Back in the chapel, high in the balcony, the specter of the child lifted her eyes upward, and began to sing, in a light soprano voice, the aria, “Ebben! Ne andrò lontana”, that was “Well, then! I’ll go far away”, from the opera La Wally by Alfredo Catalani. Her favorite. The voice continued to soar above the mourners, as they followed the lone black clad woman from the chapel and into the string of automobiles. The shadow of the voice followed them still through the damp air as they drove down toward the place where the coffin would be laid to rest.
The grave-side ceremonies were brief and softly spoken, old words fell around them in their traditional dust to dust refrain.
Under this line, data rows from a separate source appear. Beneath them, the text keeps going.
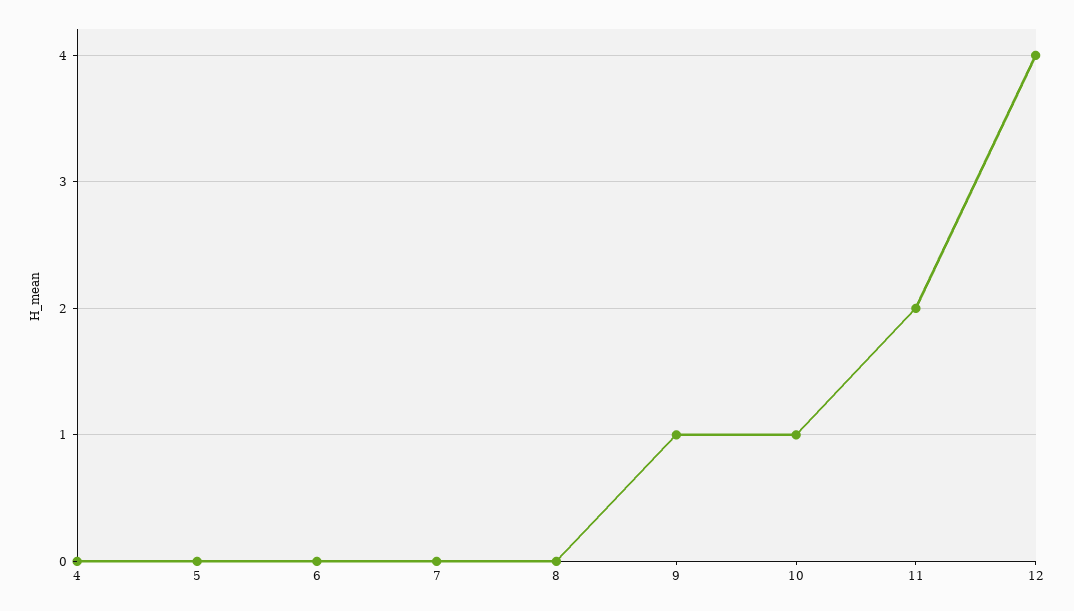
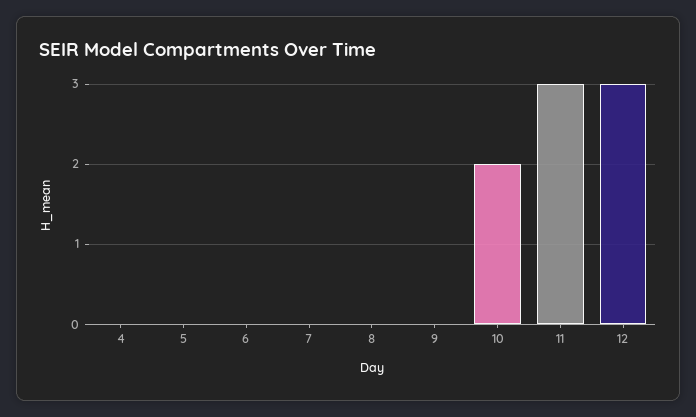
  {
    "4": 0,
    "5": 0,
    "6": 0,
    "7": 0,
    "8": 0,
-   "9": 1,
+   "9": 0,
-   "10": 1,
+   "10": 2,
-   "11": 2,
+   "11": 3,
-   "12": 4
+   "12": 3
  }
As storm clouds gathered and stirred the air, a light sprinkle of rain began to fall. When all else had departed, there by the grave stood, alone again, the woman for whom they had all grieved. Officer Caldwell waited at the roadside.
As the rain then became more forceful, and ran down her face and through her garments, the song from La Wally continued down through her own consciousness: “Well, then! I’ll go far away! Nor ever more see you again!”. As the rain mingled with her tears, the woman sank slowly to her knees and moved her hands to ground and pushed both arms out before her, and slid forward until her body and her face melded to the wet earth of the grave’s mound. Her arms gradually spread out wide until her figure lay there in the form of a cross upon the grave.
She had sacrificed her daughter, her only child, to her greed.
She had prayed and begged for forgiveness. Her God demanded more of her.
There was a crime, and there was a sin. The crime would be punished.
The sin had a price. The price was paid.
Contrition yielded deliverance.
As the song ended, the rain withdrew.
The sun lit bright on her life. A life renewed.